Por todo o mundo o português é gabado pelo desenrascanço que nos é tão característico. Somos uma espécie de McGyver que nunca terminou o curso de engenharia até porque depois da quarta classe decidiu ir para a Escola da Vida e nem aí fez o ensino obrigatório. Temos visto essa nossa capacidade de adaptação a novos ambientes durante a pandemia. Ninguém me tira da cabeça que foi o tuga que inventou o nariz fora da máscara, por exemplo. Mas neste novo confinamento ainda vemos mais essa capacidade de adaptação. Por exemplo, há quem tivesse os cães fechados em apartamentos que só iam passear uma vez por dia, e só durante cinco minutos, e agora o cão dá tantos passeios que pensa que é um cavalo ou um cão-polícia de giro.

Algumas pessoas compraram coleiras de cão para andarem na rua a passear e, sendo abordados pelas autoridades, dizem que andam à procura do cão que fugiu. Isto nem é piada, aconteceu mesmo há uns dias e, sendo que foi em Cascais, aposto que o cão imaginário era um buldogue francês ou um labrador. Há quem peça cães emprestados a amigos e há quem, pasmem-se, alugue cães só para ter desculpa para andar a passear nesta altura de confinamento. Se a pandemia dura muito isto é capaz de sair caro, por isso sugiro a essas pessoas que espetem dois garfos em brasa nos olhos porque os cegos com cão-guia estão sempre em regime de excepção para quebrar o confinamento e passear na rua. Sortudos.

Se as escolas não fecharem ainda vamos ver pessoas a iniciar processos de adopção só para terem desculpa de sair de casa para ir levar e buscar os filhos aos estabelecimentos de ensino. Vai ser a primeira vez nos orfanatos que as crianças entre os seis e os dez anos vão ter mais procura do que os bebés. No outro espectro, aposto que há quem fosse visitar os pais ou avós ao lar apenas uma vez por semana ou por mês, se por acaso não tivessem mais nada marcado, e que agora vão todos os dias só para terem desculpa caso sejam abordados pela polícia. Aliás, haverá quem prefira embalsamar os velhos e mantê-los num lar a pagar mensalidade do que participar a morte e ficar sem desculpa para sair de casa. Quem já não tiver avós nem ninguém para prestar auxílio, convém inscrever-se já como voluntário para ser cuidador informal em casa de um velhote, mas apressem-se a escolher rapidamente porque os velhotes vão ser tipo o papel higiénico e não tarda as prateleiras estão vazias.

Como vemos, o tuga é capaz de tudo para quebrar o confinamento e meter os corninhos ao sol: pessoas que pedem cães emprestados; pessoas que inventam familiares a quem têm de prestar auxílio e, até, gordos que dizem que estão a fazer desporto. Enfim, gente capaz de tudo que já nem sei se somos desenrascados ou só chico-espertos.

Na primeira vaga e consequente confinamento, o português foi apelidado de milagre tanto por Marcelo como lá fora, onde outros países não percebiam como o nosso estava a passar quase incólume a uma pandemia mortal. Seria da BCG, do azeite e do vinho ou de Nossa Senhora de Fátima que nos protegia? Agora, infelizmente, estamos a ver que esse milagre era como todos os outros: uma fraude e apenas uma coincidência.
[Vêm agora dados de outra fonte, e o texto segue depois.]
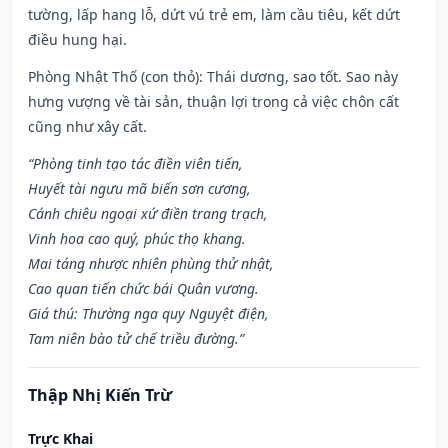
tường, lấp hang lỗ, dứt vú trẻ em, làm cầu tiêu, kết dứt
điều hung hại.
Phòng Nhật Thố (con thỏ): Thái dương, sao tốt. Sao này
hưng vượng về tài sản, thuận lợi trong cả việc chôn cất
cũng như xây cất.
“Phòng tinh tạo tác điền viên tiến,
Huyết tài ngưu mã biến sơn cương,
Cánh chiêu ngoại xứ điền trang trạch,
Vinh hoa cao quý, phúc thọ khang.
Mai táng nhược nhiên phùng thử nhật,
Cao quan tiến chức bái Quân vương.
Giá thú: Thường nga quy Nguyệt điện,
Tam niên bào tử chế triều đường.”
Thập Nhị Kiến Trừ
Trực Khai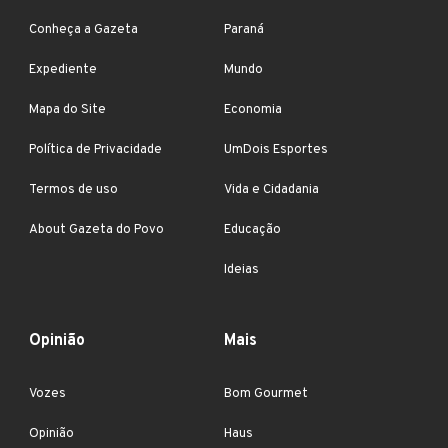
Conheça a Gazeta
Paraná
Expediente
Mundo
Mapa do Site
Economia
Política de Privacidade
UmDois Esportes
Termos de uso
Vida e Cidadania
About Gazeta do Povo
Educação
Ideias
Opinião
Mais
Vozes
Bom Gourmet
Opinião
Haus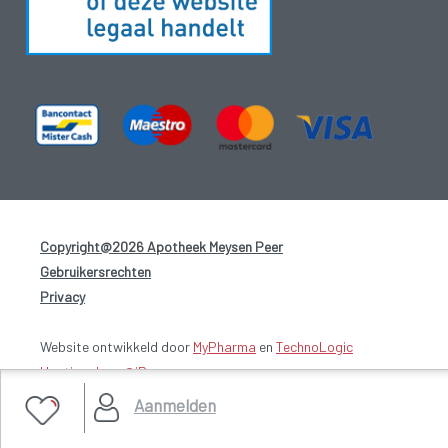
Copyright@2026 Apotheek Meysen Peer
-
Gebruikersrechten
-
Privacy
-
Website ontwikkeld door
MyPharma
en
TechnoLogic
Hosting door @iPower
Aanmelden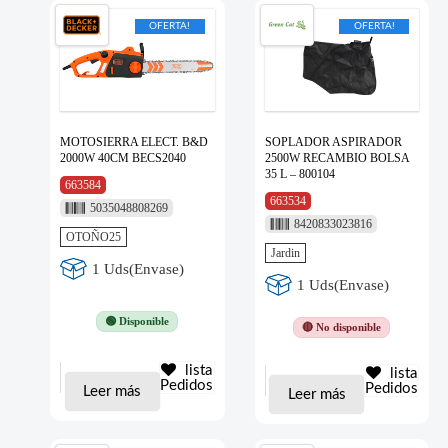
OFERTA!
OFERTA!
MOTOSIERRA ELECT. B&D
SOPLADOR ASPIRADOR
2000W 40CM BECS2040
2500W RECAMBIO BOLSA
35 L – 800104
663584
663534
5035048808269
8420833023816
OTOÑO25
Jardin
1 Uds(Envase)
1 Uds(Envase)
🟢 Disponible
🔴 No disponible
lista
lista
Pedidos
Pedidos
Leer más
Leer más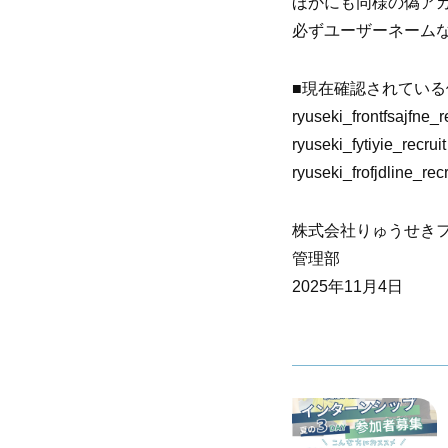
ほかにも同様の偽ア
必ずユーザーネーム
■現在確認されてい
ryuseki_frontfsajfne_r
ryuseki_fytiyie_recruit
ryuseki_frofjdline_recr
株式会社りゅうせき
管理部
2025年11月4日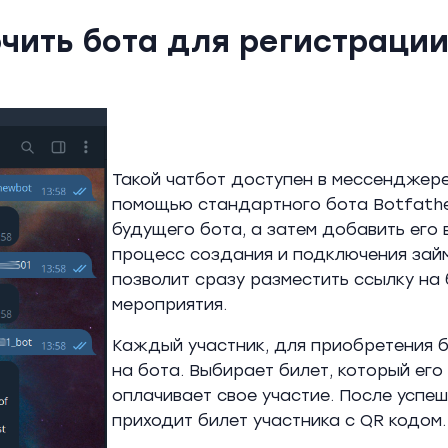
чить бота для регистрации 
Такой чатбот доступен в мессенджере 
помощью стандартного бота Botfather
будущего бота, а затем добавить его 
процесс создания и подключения займе
позволит сразу разместить ссылку на
мероприятия.
Каждый участник, для приобретения 
на бота. Выбирает билет, который его
оплачивает свое участие. После успеш
приходит билет участника с QR кодом.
Estávamos todos descansados devido a esse milagre que, tal como o remate do Éder, nos levou a patamares onde nunca estivemos habituados a estar. Caso as coisas piorassem, estávamos confiantes de que a capacidade de improviso do tuga resolvesse o problema. O próprio António Costa, com meses de preparação, relaxou e achou que o tuga, de dois sacos de plástico e duas palhinhas, faria ventiladores e que com a falta de profissionais de saúde, os talhantes com um mini workshop via zoom aprendessem a entubar quem precisasse de cuidados intensivos. E agora, não foi preciso o golo do Éder para nos colocar no primeiro lugar do pódio, não do Europeu, mas do Mundial de maior número de casos diário por milhão de habitantes. Venha de lá a extrema unção que, afinal, o milagre era placebo.